**A FAZER**
Repita, por favor, sem alterações as linhas de todos os dados abaixo. Deixe as imagens fora da resposta.
==================================================
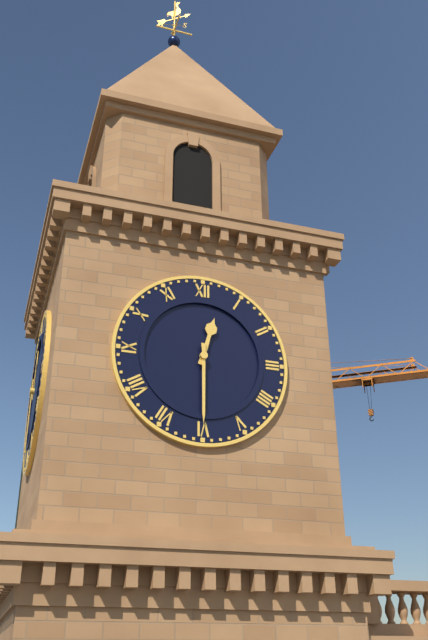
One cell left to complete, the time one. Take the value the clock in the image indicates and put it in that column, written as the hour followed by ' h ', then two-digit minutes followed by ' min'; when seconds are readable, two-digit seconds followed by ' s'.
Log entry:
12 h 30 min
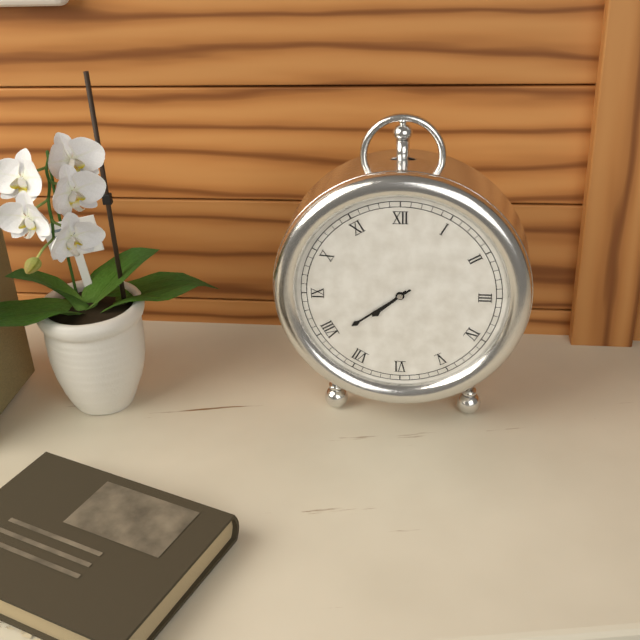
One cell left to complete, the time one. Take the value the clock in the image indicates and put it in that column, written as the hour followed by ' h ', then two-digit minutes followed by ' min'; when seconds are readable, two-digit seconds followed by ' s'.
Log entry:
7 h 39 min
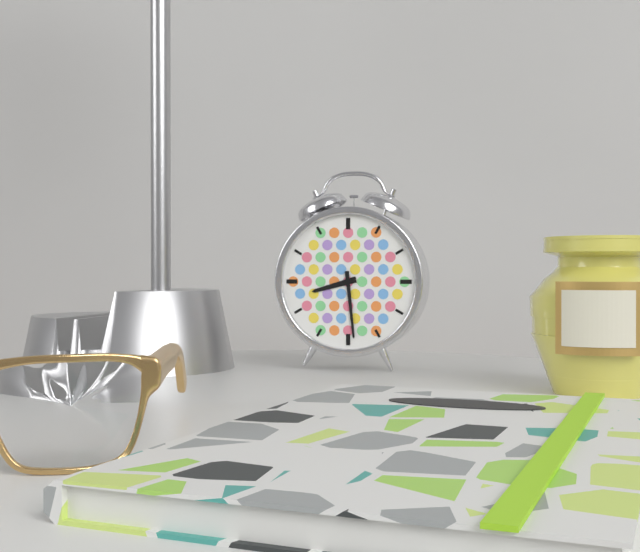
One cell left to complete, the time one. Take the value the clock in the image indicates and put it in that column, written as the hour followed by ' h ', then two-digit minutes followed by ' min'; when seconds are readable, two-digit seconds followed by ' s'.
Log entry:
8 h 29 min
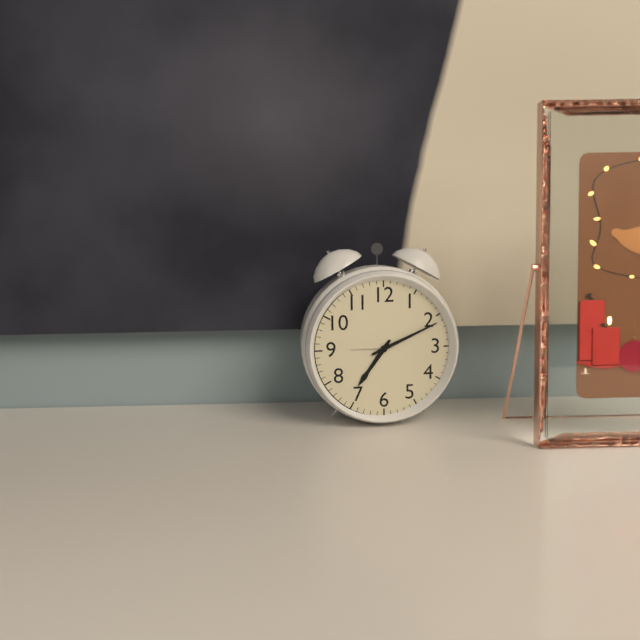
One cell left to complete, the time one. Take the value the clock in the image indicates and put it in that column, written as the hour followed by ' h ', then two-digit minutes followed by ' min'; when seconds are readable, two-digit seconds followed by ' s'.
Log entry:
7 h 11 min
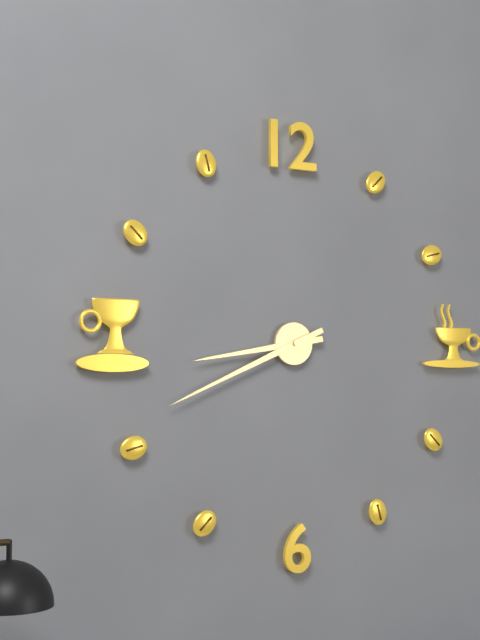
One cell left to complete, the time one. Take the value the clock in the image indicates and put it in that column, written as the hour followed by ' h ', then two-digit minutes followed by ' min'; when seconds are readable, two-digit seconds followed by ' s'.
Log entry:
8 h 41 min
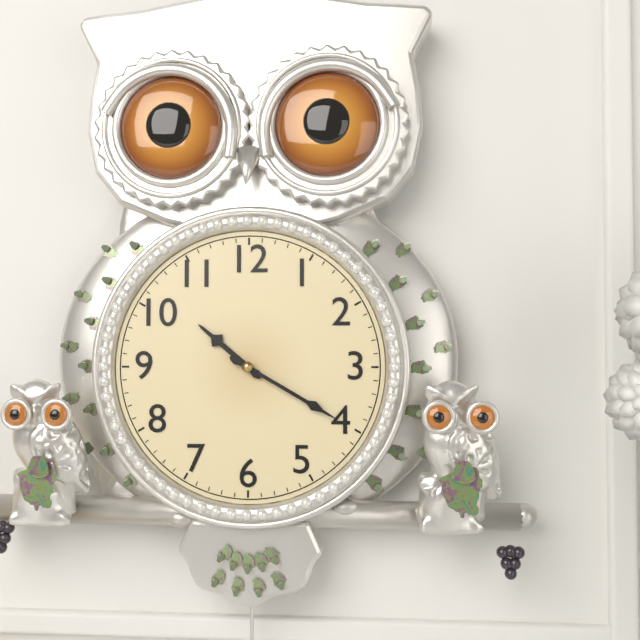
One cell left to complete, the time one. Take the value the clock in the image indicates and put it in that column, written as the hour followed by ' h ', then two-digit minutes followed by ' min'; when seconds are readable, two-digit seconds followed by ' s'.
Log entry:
==================================================
**RESPOSTA FINAL**
One cell left to complete, the time one. Take the value the clock in the image indicates and put it in that column, written as the hour followed by ' h ', then two-digit minutes followed by ' min'; when seconds are readable, two-digit seconds followed by ' s'.
Log entry:
12 h 30 min
One cell left to complete, the time one. Take the value the clock in the image indicates and put it in that column, written as the hour followed by ' h ', then two-digit minutes followed by ' min'; when seconds are readable, two-digit seconds followed by ' s'.
Log entry:
7 h 39 min
One cell left to complete, the time one. Take the value the clock in the image indicates and put it in that column, written as the hour followed by ' h ', then two-digit minutes followed by ' min'; when seconds are readable, two-digit seconds followed by ' s'.
Log entry:
8 h 29 min
One cell left to complete, the time one. Take the value the clock in the image indicates and put it in that column, written as the hour followed by ' h ', then two-digit minutes followed by ' min'; when seconds are readable, two-digit seconds followed by ' s'.
Log entry:
7 h 11 min
One cell left to complete, the time one. Take the value the clock in the image indicates and put it in that column, written as the hour followed by ' h ', then two-digit minutes followed by ' min'; when seconds are readable, two-digit seconds followed by ' s'.
Log entry:
8 h 41 min
One cell left to complete, the time one. Take the value the clock in the image indicates and put it in that column, written as the hour followed by ' h ', then two-digit minutes followed by ' min'; when seconds are readable, two-digit seconds followed by ' s'.
Log entry:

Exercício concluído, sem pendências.